__Challenge__: Pull out each line of the material below that contains the string "label". Match upper and lower case exactly.

__Source material__:
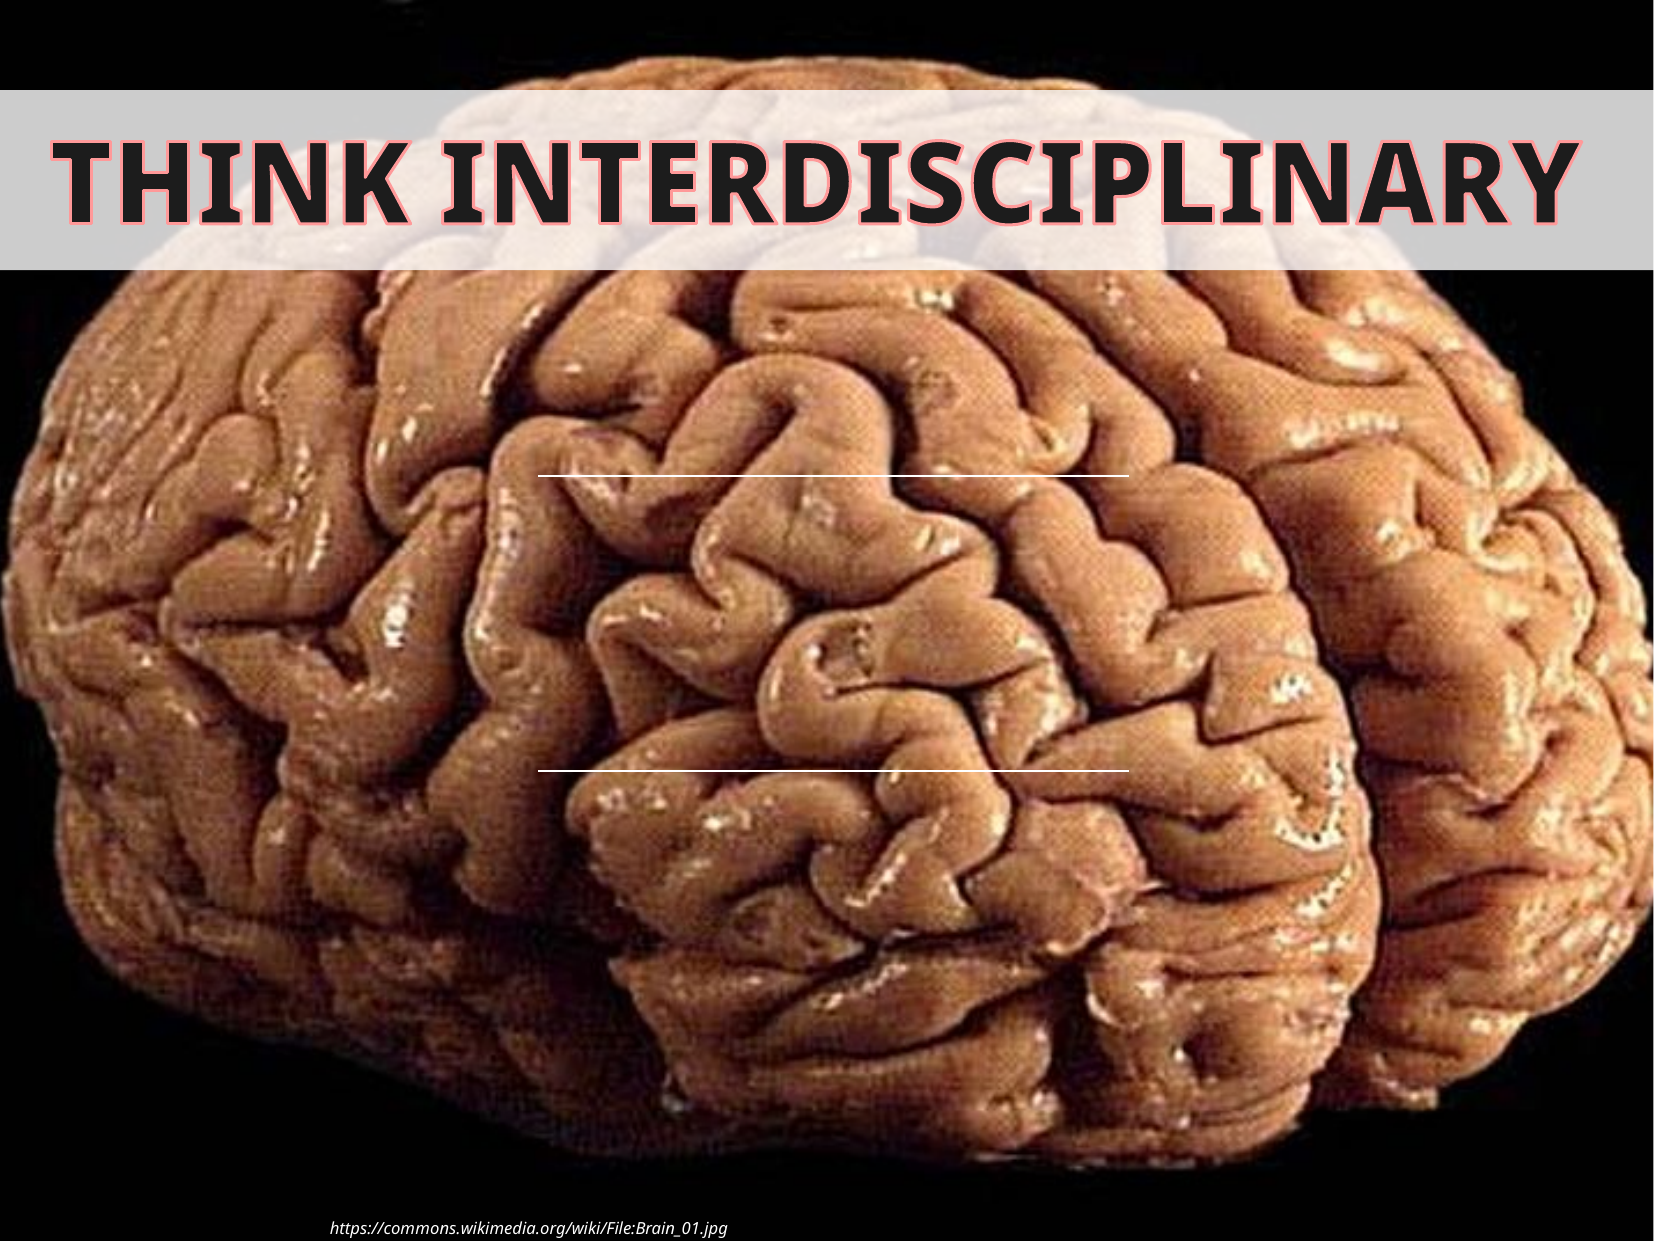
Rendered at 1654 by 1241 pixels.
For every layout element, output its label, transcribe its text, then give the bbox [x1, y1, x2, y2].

text_box THINK INTERDISCIPLINARY [710, 141, 778, 224]
picture [0, 0, 1654, 90]
text_box THINK INTERDISCIPLINARY [784, 141, 851, 224]
text_box THINK INTERDISCIPLINARY [1093, 141, 1151, 224]
text_box [0, 90, 1654, 271]
text_box THINK INTERDISCIPLINARY [1509, 141, 1582, 224]
text_box THINK INTERDISCIPLINARY [442, 141, 484, 224]
text_box THINK INTERDISCIPLINARY [200, 141, 242, 224]
text_box THINK INTERDISCIPLINARY [121, 141, 189, 224]
text_box THINK INTERDISCIPLINARY [650, 141, 697, 224]
text_box THINK INTERDISCIPLINARY [495, 141, 570, 224]
text_box THINK INTERDISCIPLINARY [1356, 141, 1436, 224]
text_box THINK INTERDISCIPLINARY [1444, 141, 1511, 224]
text_box THINK INTERDISCIPLINARY [859, 141, 901, 224]
text_box THINK INTERDISCIPLINARY [1041, 141, 1082, 224]
text_box THINK INTERDISCIPLINARY [1221, 141, 1262, 224]
picture [0, 271, 1654, 1241]
text_box THINK INTERDISCIPLINARY [972, 140, 1034, 225]
text_box THINK INTERDISCIPLINARY [344, 141, 412, 224]
text_box https://commons.wikimedia.org/wiki/File:Brain_01.jpg [315, 1209, 1654, 1241]
text_box THINK INTERDISCIPLINARY [1162, 141, 1214, 224]
text_box THINK INTERDISCIPLINARY [580, 141, 640, 224]
text_box THINK INTERDISCIPLINARY [51, 141, 111, 224]
text_box THINK INTERDISCIPLINARY [908, 140, 964, 225]
text_box THINK INTERDISCIPLINARY [1274, 141, 1349, 224]
text_box THINK INTERDISCIPLINARY [253, 141, 328, 224]
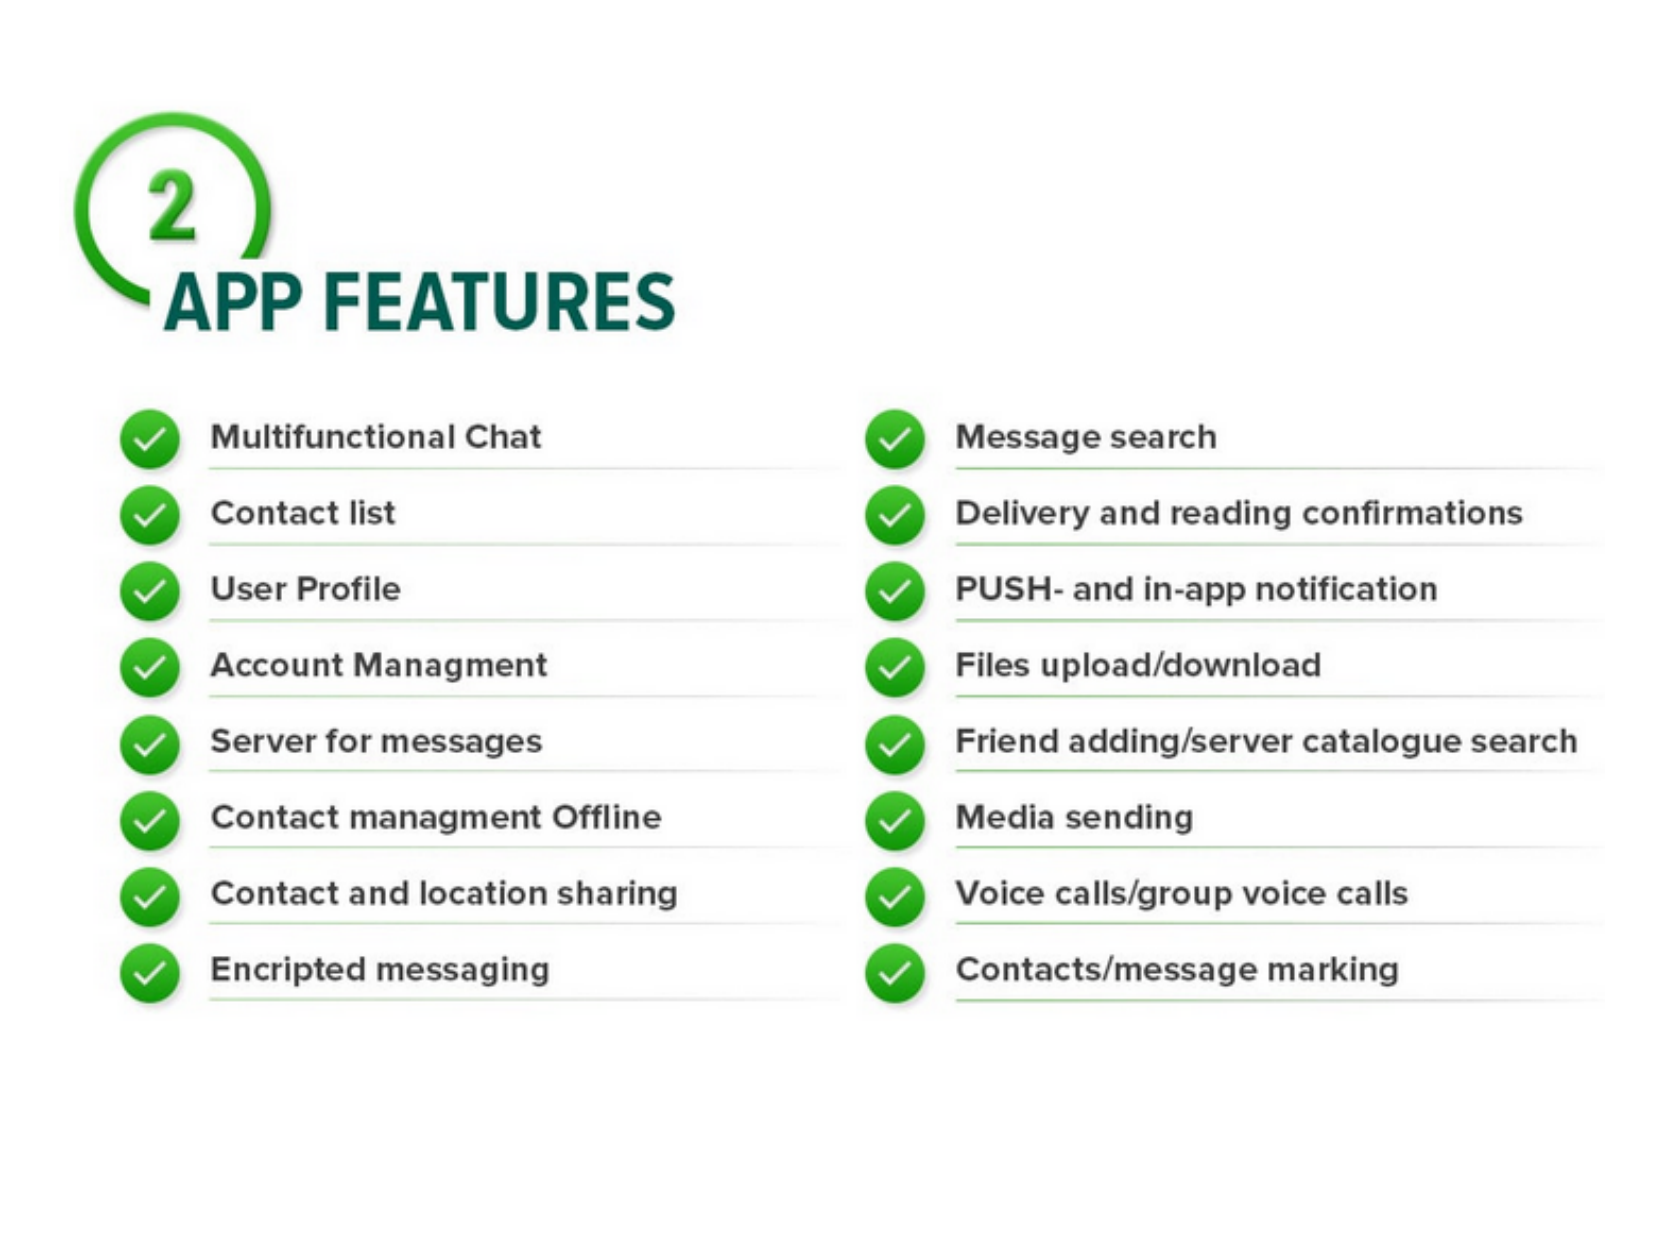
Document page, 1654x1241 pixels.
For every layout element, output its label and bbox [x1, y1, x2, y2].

picture [59, 94, 1605, 1040]
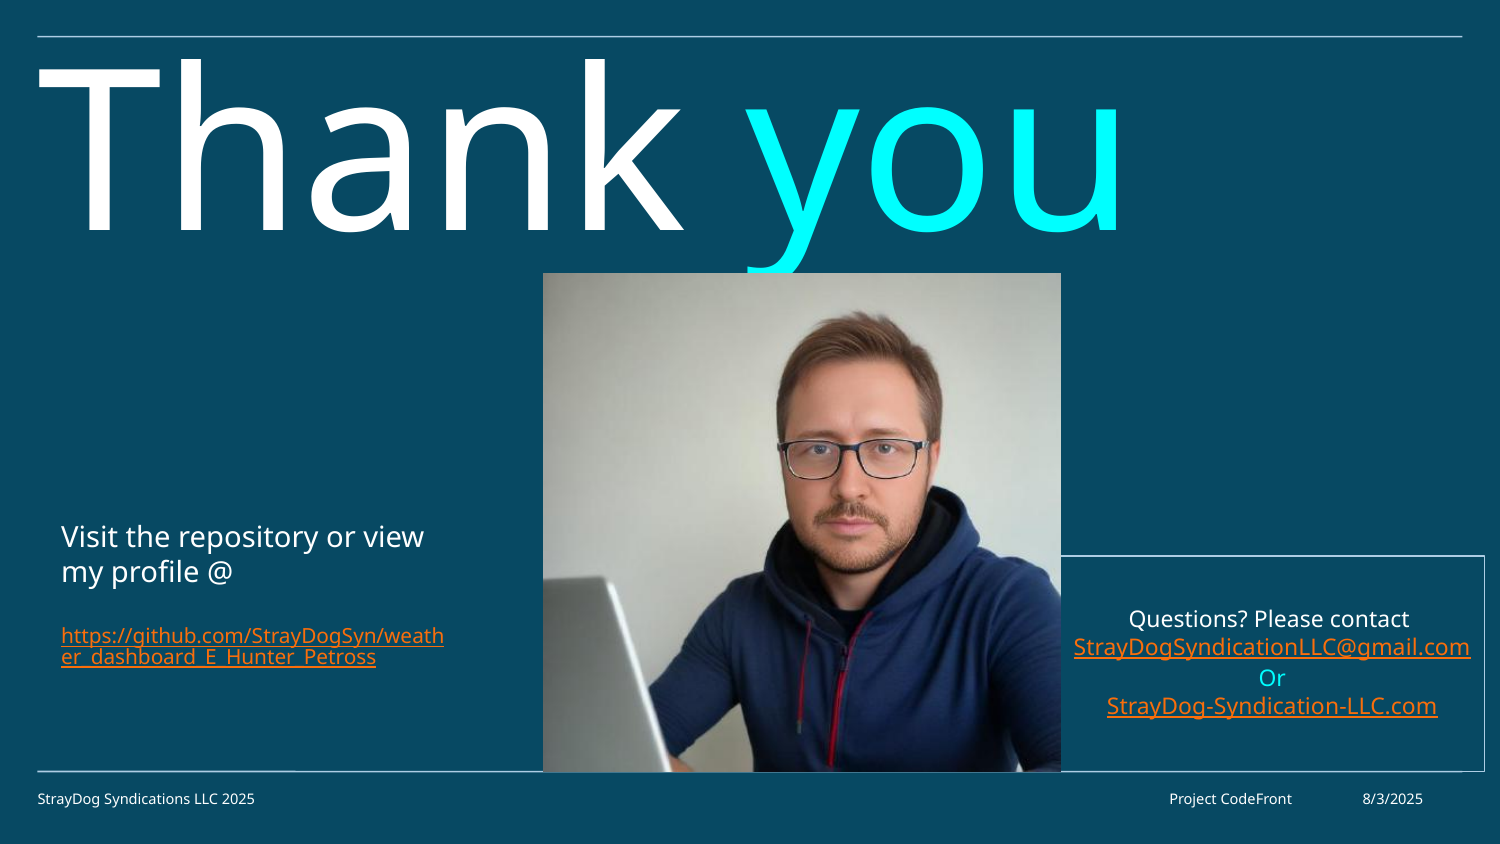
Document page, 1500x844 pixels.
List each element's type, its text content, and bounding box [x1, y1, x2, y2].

subtitle Project CodeFront [1027, 789, 1293, 808]
subtitle StrayDog Syndications LLC 2025 [37, 789, 302, 808]
text_box Visit the repository or view my profile @ https://github.com/StrayDogSyn/weather_dashboard_E_Hunter_Petross [46, 503, 471, 754]
subtitle 8/3/2025 [1321, 789, 1464, 808]
picture [543, 273, 1061, 772]
title Thank you [37, 58, 1445, 274]
text_box Questions? Please contact StrayDogSyndicationLLC@gmail.com Or StrayDog-Syndication-LLC.com [1061, 556, 1485, 772]
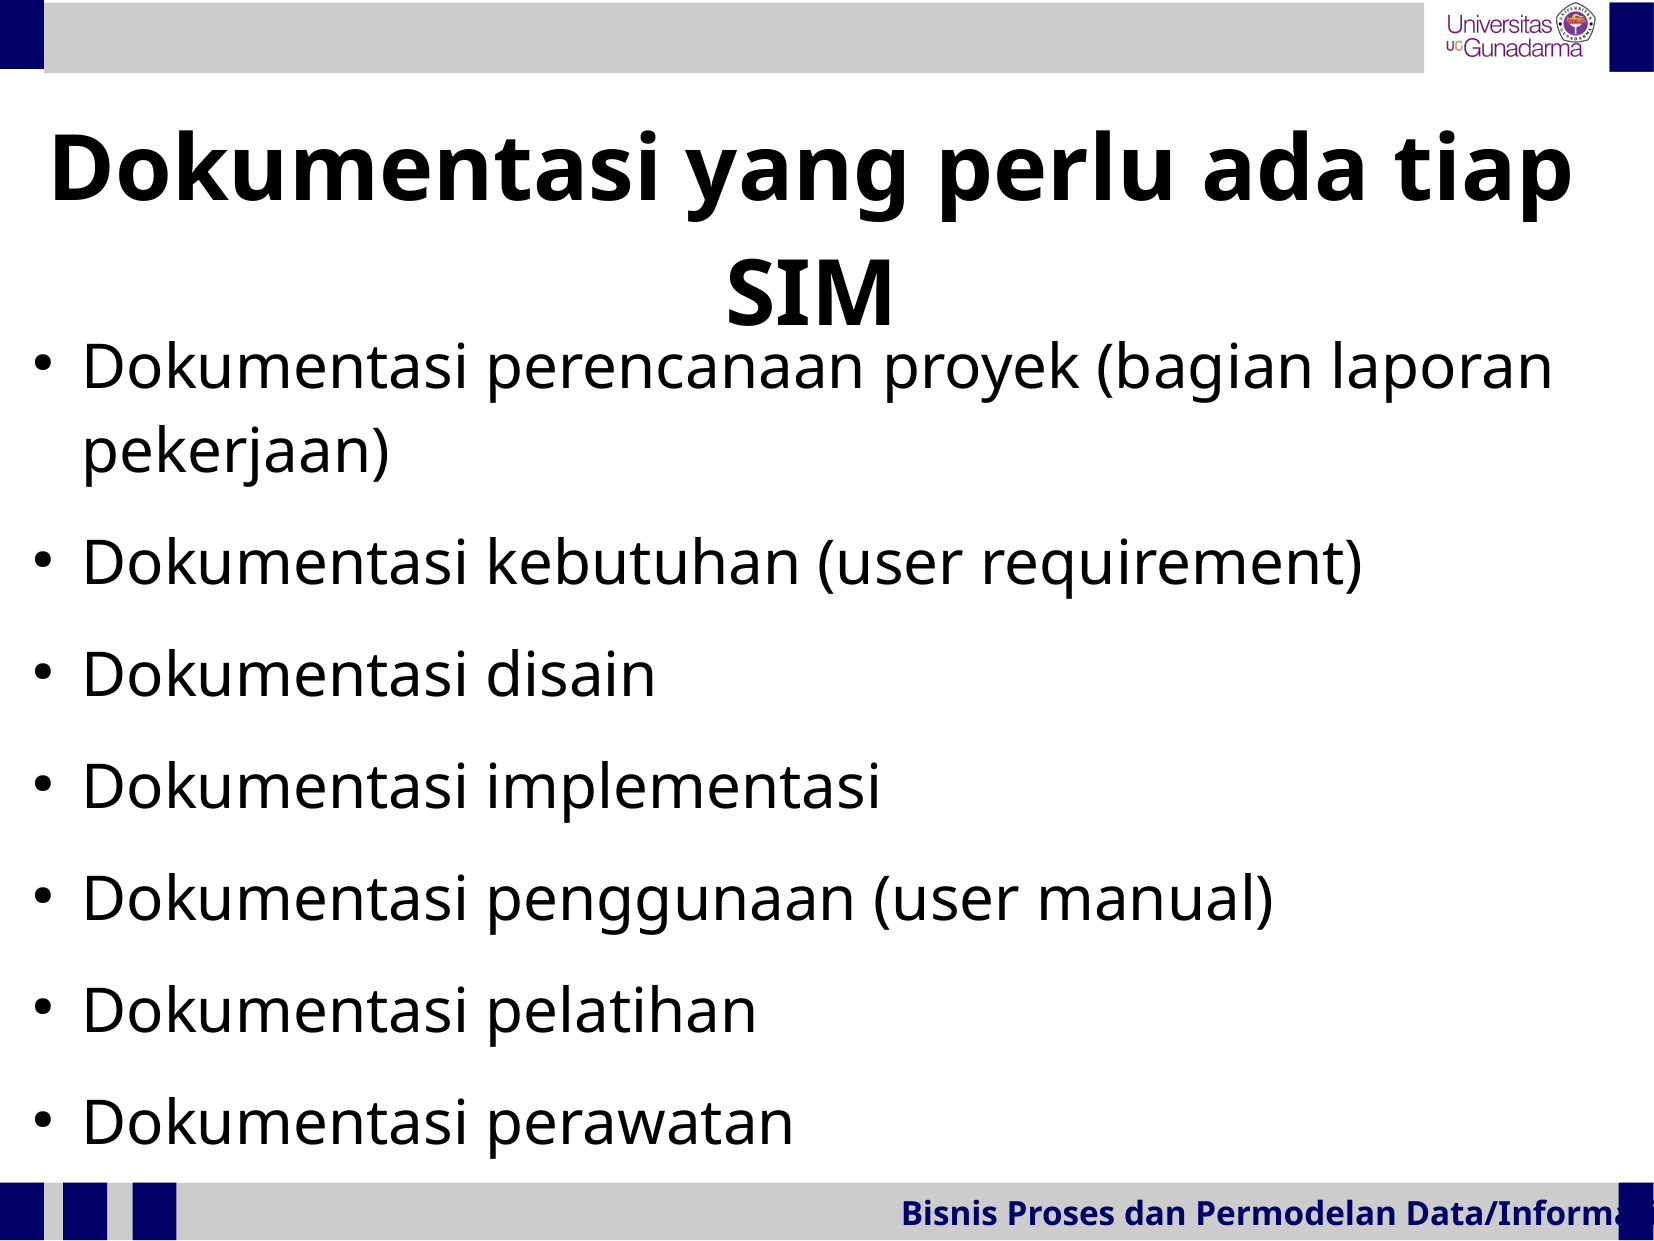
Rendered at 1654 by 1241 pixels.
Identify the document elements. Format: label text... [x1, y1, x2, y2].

__Exercise solution__:
For every layout element, output its label, transcribe its text, then give the bbox [x1, y1, x2, y2].
For every layout element, output its label and bbox [x1, y1, x2, y2].
Identify the document elements. Format: label text... [x1, y1, x2, y2].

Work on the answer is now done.